→ Source text
===
Reputation: 28531
I have a service that receives a request, generates an email, saves the email to message queue (to be sent by other microservice) and returns httpStatus.Ok. I want to test that for different requests a relevant email will be generated.
According to Contract Tests vs Functional Tests my tests are functional, not contract tests. (If my service would return email content as an api response, using Pact for contract tests will certainly be appropriate).
I have an idea to use Pact infrastructure for such functional tests, in particular
1.Save request and expected generated email into Pact Broker
2. In provider Verify tests submit the request and verify generated email with expected email.
Does it make sense to use Pact in such functional tests?
Does anyone know examples of similar usage?
Any alternative technologies ( preferably in .Net Core) to have similar testing?
I am also considering https://github.com/approvals/ApprovalTests.Net, but Pact infrastructure attracts me more.
===
→ Task instructions
1. Answer these from the question about testing generated emails with Pact:
(a) After the service generates an email, where does it save it?
(b) In what case would using Pact for contract tests be appropriate, according to the writer?
(c) Which other tool is the writer also considering?
2. Carry on the question about testing generated emails with Pact, picking up after its final sentence.

→ Dataset excerpts
===
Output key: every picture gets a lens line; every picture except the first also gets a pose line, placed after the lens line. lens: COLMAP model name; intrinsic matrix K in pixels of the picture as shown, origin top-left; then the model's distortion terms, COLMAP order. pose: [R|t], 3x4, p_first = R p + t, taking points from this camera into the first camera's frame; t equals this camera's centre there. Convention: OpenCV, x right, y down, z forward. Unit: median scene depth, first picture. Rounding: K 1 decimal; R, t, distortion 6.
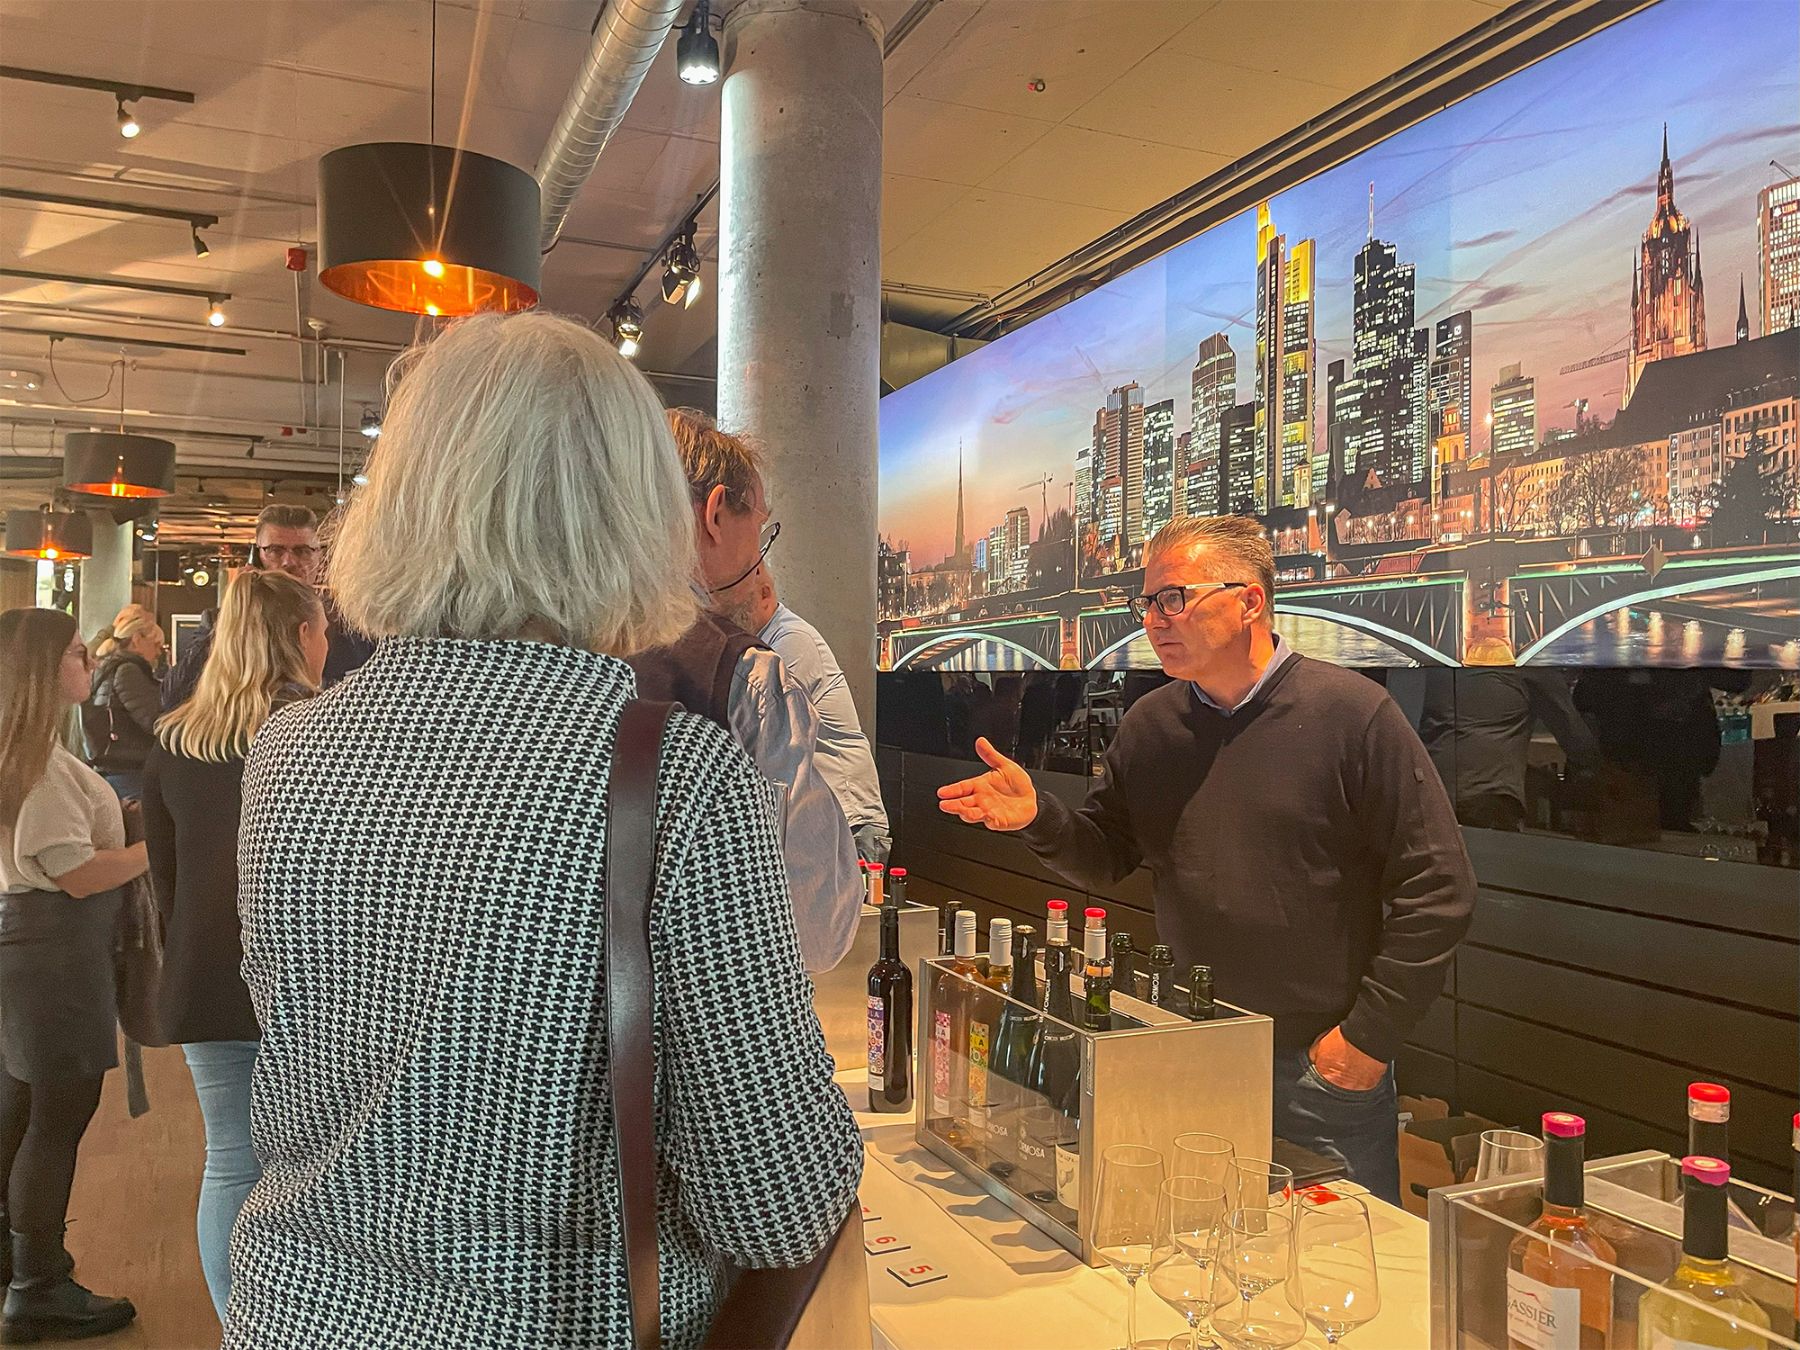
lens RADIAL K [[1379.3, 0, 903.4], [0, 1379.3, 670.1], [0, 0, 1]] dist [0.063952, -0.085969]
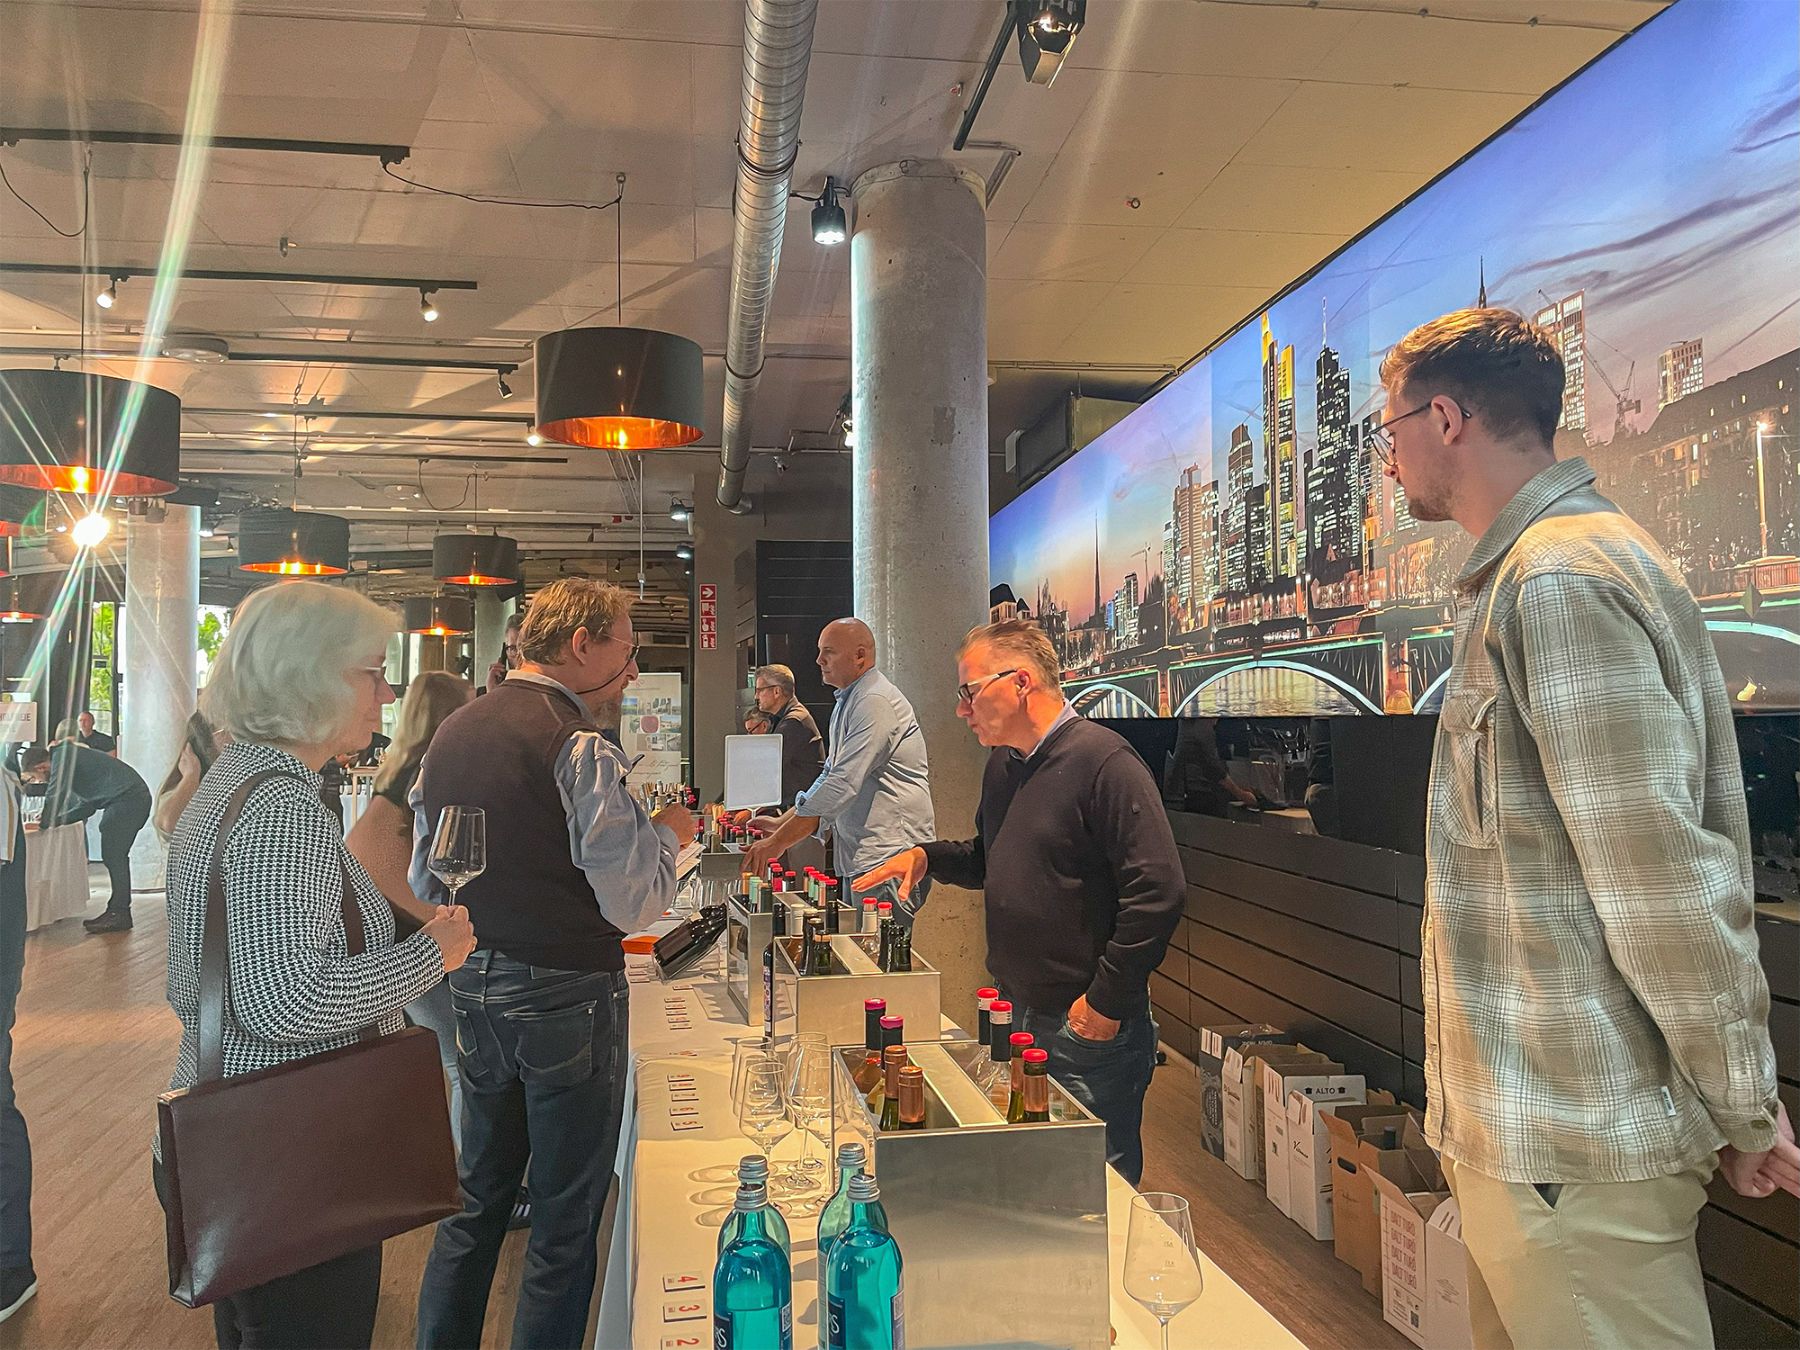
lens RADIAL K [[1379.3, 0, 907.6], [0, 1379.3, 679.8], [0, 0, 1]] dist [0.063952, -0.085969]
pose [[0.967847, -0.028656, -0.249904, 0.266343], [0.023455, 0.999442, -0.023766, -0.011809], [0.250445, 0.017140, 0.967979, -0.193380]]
===
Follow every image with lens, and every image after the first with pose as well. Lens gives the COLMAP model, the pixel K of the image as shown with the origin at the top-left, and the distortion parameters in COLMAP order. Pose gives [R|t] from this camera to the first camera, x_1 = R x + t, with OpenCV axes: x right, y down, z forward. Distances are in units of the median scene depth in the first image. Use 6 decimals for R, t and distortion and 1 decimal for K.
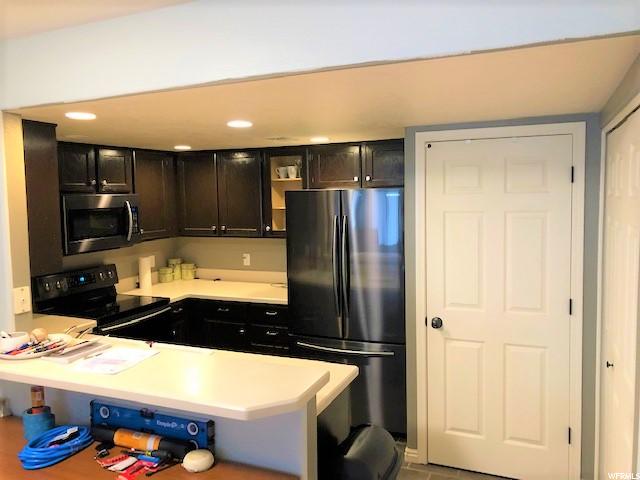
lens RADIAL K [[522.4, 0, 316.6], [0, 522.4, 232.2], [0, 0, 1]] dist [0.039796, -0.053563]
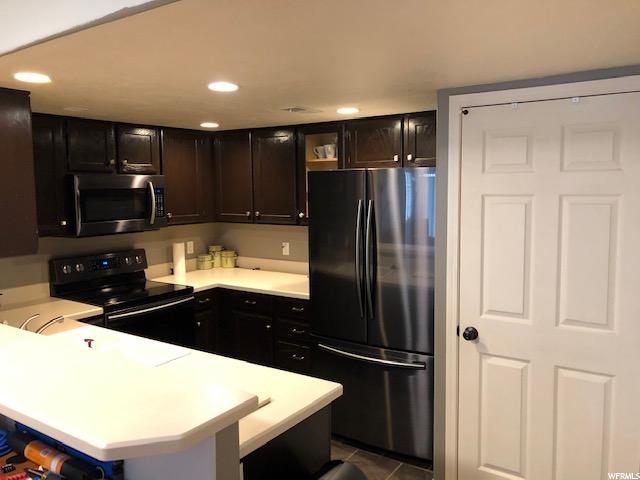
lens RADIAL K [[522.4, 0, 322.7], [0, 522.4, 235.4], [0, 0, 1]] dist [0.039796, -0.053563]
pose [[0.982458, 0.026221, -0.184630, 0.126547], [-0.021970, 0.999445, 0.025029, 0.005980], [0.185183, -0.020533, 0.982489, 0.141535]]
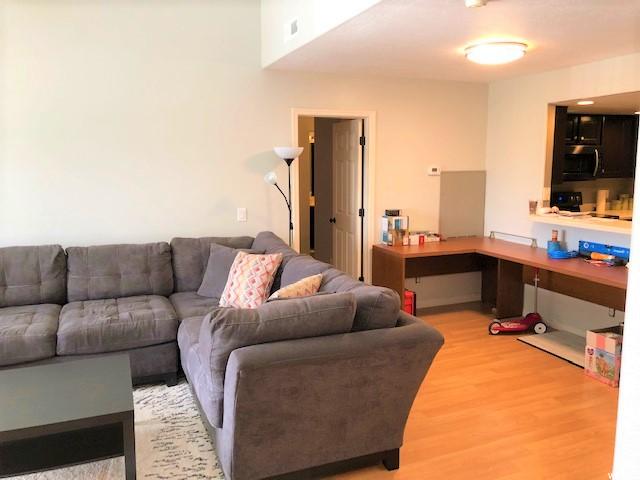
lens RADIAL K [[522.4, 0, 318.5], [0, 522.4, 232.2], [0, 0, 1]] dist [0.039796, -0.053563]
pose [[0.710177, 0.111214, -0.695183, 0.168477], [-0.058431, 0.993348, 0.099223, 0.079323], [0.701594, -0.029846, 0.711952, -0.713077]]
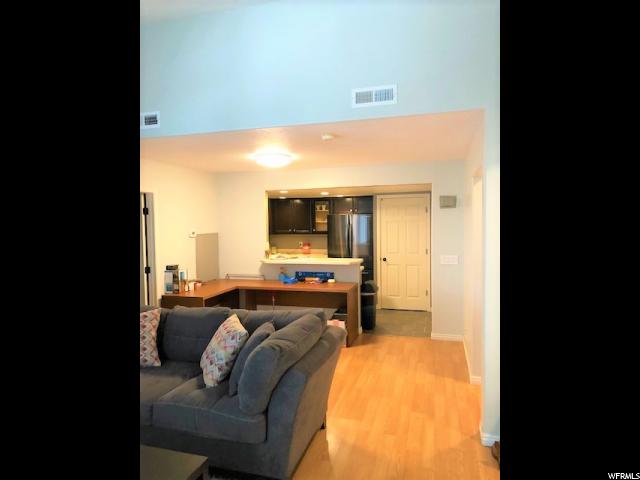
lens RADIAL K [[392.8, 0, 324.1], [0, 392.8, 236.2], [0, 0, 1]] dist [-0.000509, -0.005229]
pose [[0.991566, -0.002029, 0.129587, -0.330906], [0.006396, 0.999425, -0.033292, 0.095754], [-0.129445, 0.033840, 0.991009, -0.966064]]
===
→ List of answers
1.
(a) It saves the email to a message queue, to be sent by another microservice.
(b) If the service returned the email content as an API response.
(c) ApprovalTests.Net (https://github.com/approvals/ApprovalTests.Net).

2.
Related note: The Pact normally works with http requests/responses, but Pact V3 (not implemented by PackNet yet) Introduces messages for services that communicate via event streams and message queues. An example describes messages pact contract tests is https://dius.com.au/2017/09/22/contract-testing-serverless-and-asynchronous-applications/ referenced by Pact for MessageQueue's : Sample Provider test in case of MessageQueues
Upvotes: 1
Views: 318
Reputation: 4065
I have a service that receives a request, generates an email, saves the email to message queue (to be sent by other microservice) and returns httpStatus.Ok.
So as you say, with Pact whilst the intent is not to be a functional testing tool in the traditional sense, it is almost unavoidable to not test functionality. The objective is really about testing the contract between the systems (this creates a small grey area in which you'll need to decide what is most appropriate for your test strategy).
What you don't want to do with Pact, is run the verification tests and then check that the email was actually sent, it was written to the queue, and that the downstream microservice could process it - that would be going beyond the bounds of a "contract test".
As an aside: what you can definitely do, is create a separate contract test between this component that publishes to the queue and the downstream component that receives from it (see this WIP branch for .NET library: https://github.com/pact-foundation/pact-net/pull/175)
I want to test that for different requests a relevant email will be generated.
If for those "different tests", the responses from the API are predictably shaped - then yes, you could definitely do that with Pact.
So rewording the above to "I have a service that receives a request, returns httpStatus.Ok and the email body sent" is an acceptable contract-testing IMO.
You could then expand upon this with various scenarios:
Hope that helps!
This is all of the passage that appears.